• Task requirements: Copy every one of the rows below word for word, leaving out the pictures.

----- Provided entries

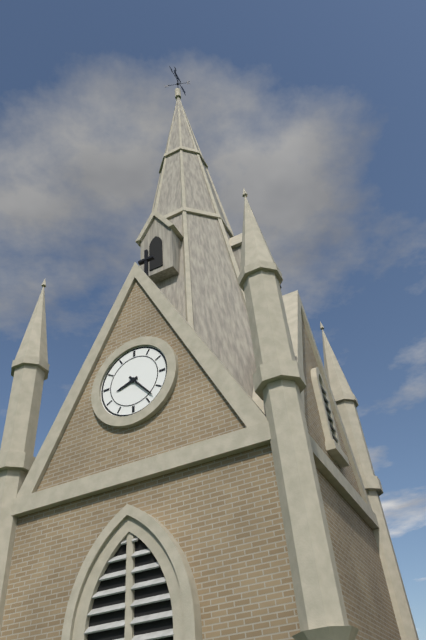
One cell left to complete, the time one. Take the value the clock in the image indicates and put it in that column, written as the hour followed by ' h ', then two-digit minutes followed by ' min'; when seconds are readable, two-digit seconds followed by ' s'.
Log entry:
8 h 23 min
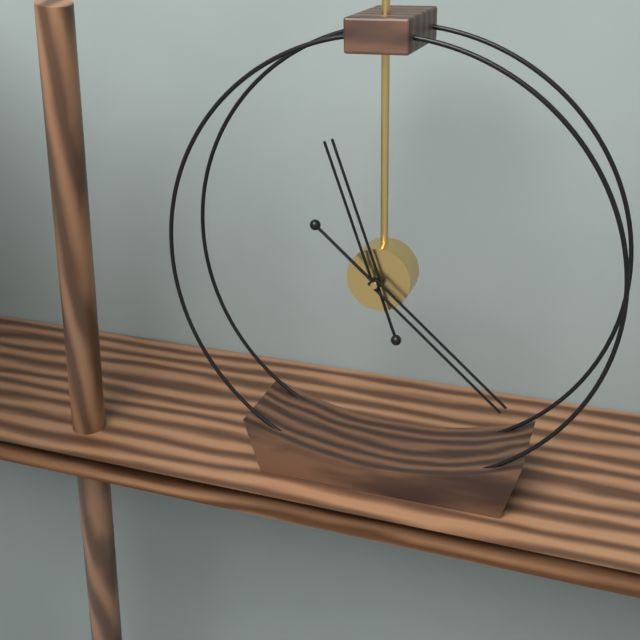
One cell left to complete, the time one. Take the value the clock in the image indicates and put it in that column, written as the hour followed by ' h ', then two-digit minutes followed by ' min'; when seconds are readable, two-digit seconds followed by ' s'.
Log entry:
11 h 22 min
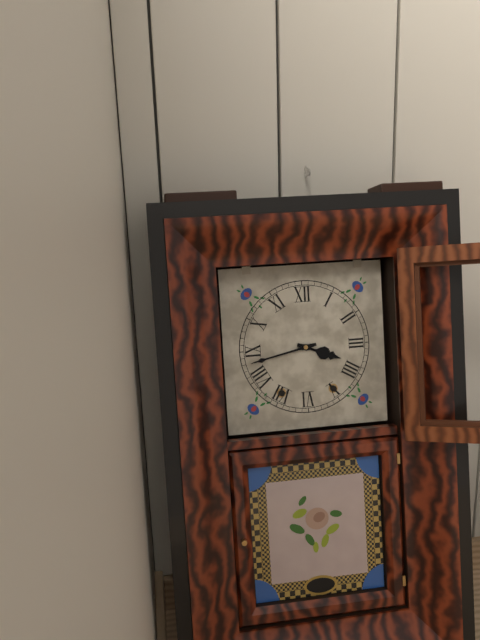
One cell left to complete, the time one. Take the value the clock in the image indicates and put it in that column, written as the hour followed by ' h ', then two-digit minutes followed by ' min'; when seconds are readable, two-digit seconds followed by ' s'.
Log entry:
3 h 43 min
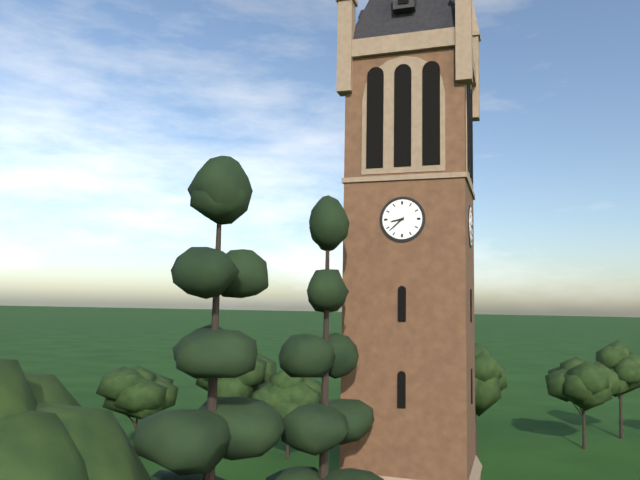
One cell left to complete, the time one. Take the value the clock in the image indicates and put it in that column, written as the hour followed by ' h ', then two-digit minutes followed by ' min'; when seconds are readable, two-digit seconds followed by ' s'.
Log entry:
8 h 38 min
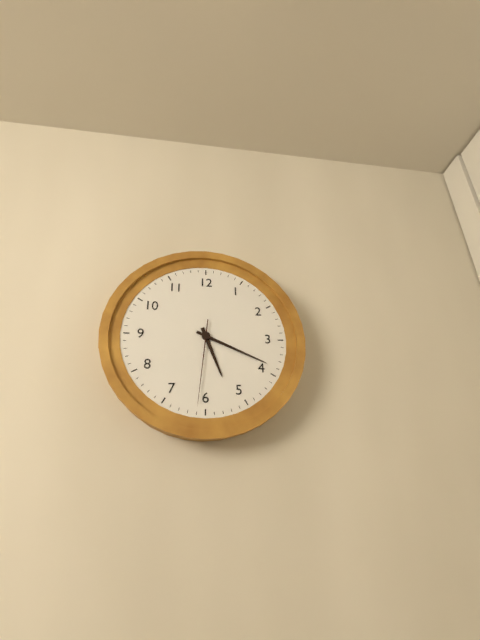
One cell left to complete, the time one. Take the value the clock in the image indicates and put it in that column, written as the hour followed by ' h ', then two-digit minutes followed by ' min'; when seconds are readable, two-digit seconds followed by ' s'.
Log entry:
5 h 19 min 31 s
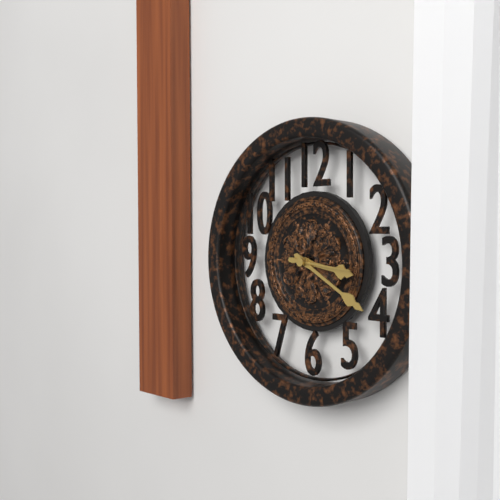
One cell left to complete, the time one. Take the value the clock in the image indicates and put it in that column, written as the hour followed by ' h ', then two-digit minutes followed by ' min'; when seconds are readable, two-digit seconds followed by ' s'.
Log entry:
3 h 20 min 16 s
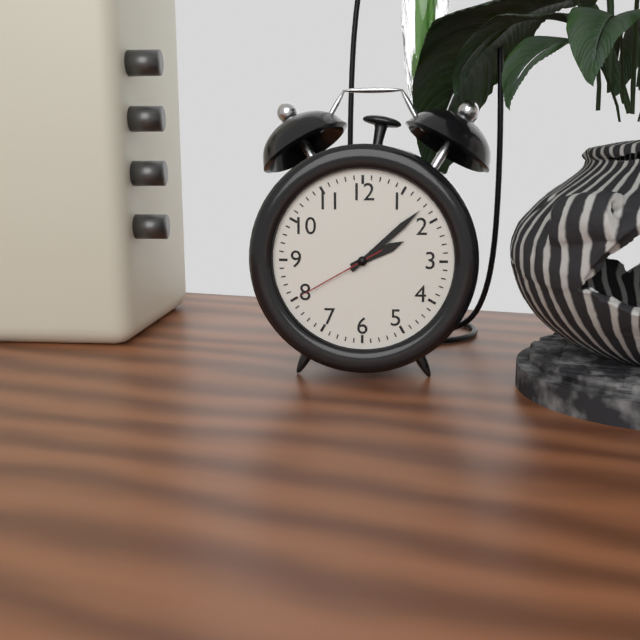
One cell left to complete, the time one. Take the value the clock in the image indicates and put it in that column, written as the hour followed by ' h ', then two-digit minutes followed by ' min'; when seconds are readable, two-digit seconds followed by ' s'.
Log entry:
2 h 08 min 40 s
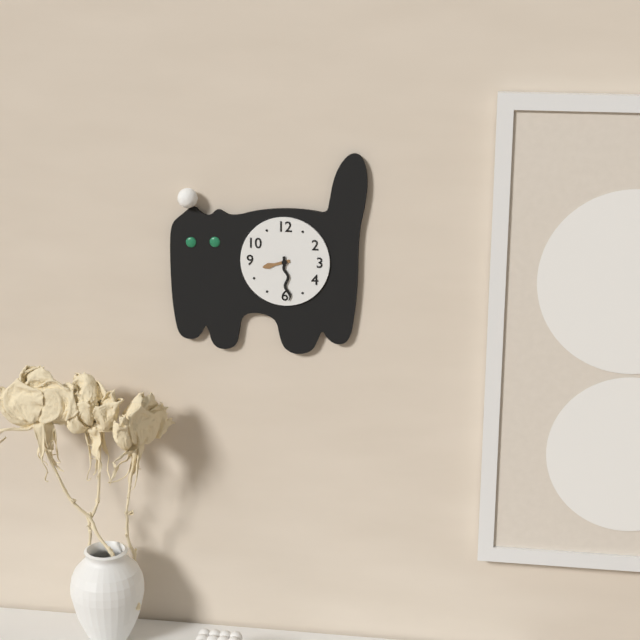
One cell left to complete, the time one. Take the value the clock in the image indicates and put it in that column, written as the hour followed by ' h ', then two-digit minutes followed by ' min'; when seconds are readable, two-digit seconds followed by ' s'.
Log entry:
8 h 29 min
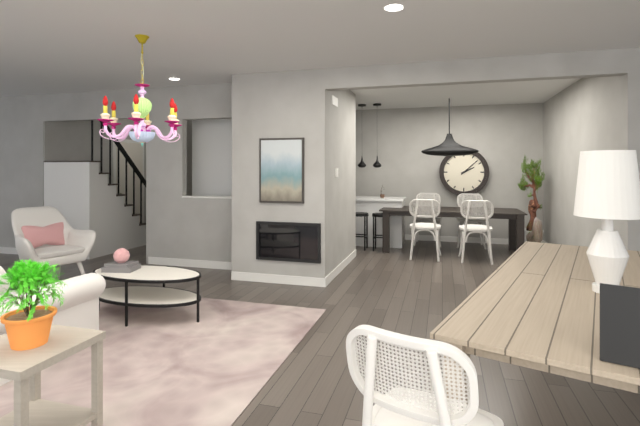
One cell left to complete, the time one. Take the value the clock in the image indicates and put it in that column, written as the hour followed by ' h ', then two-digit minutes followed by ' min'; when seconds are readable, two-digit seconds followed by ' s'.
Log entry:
2 h 08 min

----------

• Task solution:
One cell left to complete, the time one. Take the value the clock in the image indicates and put it in that column, written as the hour followed by ' h ', then two-digit minutes followed by ' min'; when seconds are readable, two-digit seconds followed by ' s'.
Log entry:
8 h 23 min
One cell left to complete, the time one. Take the value the clock in the image indicates and put it in that column, written as the hour followed by ' h ', then two-digit minutes followed by ' min'; when seconds are readable, two-digit seconds followed by ' s'.
Log entry:
11 h 22 min
One cell left to complete, the time one. Take the value the clock in the image indicates and put it in that column, written as the hour followed by ' h ', then two-digit minutes followed by ' min'; when seconds are readable, two-digit seconds followed by ' s'.
Log entry:
3 h 43 min
One cell left to complete, the time one. Take the value the clock in the image indicates and put it in that column, written as the hour followed by ' h ', then two-digit minutes followed by ' min'; when seconds are readable, two-digit seconds followed by ' s'.
Log entry:
8 h 38 min
One cell left to complete, the time one. Take the value the clock in the image indicates and put it in that column, written as the hour followed by ' h ', then two-digit minutes followed by ' min'; when seconds are readable, two-digit seconds followed by ' s'.
Log entry:
5 h 19 min 31 s
One cell left to complete, the time one. Take the value the clock in the image indicates and put it in that column, written as the hour followed by ' h ', then two-digit minutes followed by ' min'; when seconds are readable, two-digit seconds followed by ' s'.
Log entry:
3 h 20 min 16 s
One cell left to complete, the time one. Take the value the clock in the image indicates and put it in that column, written as the hour followed by ' h ', then two-digit minutes followed by ' min'; when seconds are readable, two-digit seconds followed by ' s'.
Log entry:
2 h 08 min 40 s
One cell left to complete, the time one. Take the value the clock in the image indicates and put it in that column, written as the hour followed by ' h ', then two-digit minutes followed by ' min'; when seconds are readable, two-digit seconds followed by ' s'.
Log entry:
8 h 29 min
One cell left to complete, the time one. Take the value the clock in the image indicates and put it in that column, written as the hour followed by ' h ', then two-digit minutes followed by ' min'; when seconds are readable, two-digit seconds followed by ' s'.
Log entry:
2 h 08 min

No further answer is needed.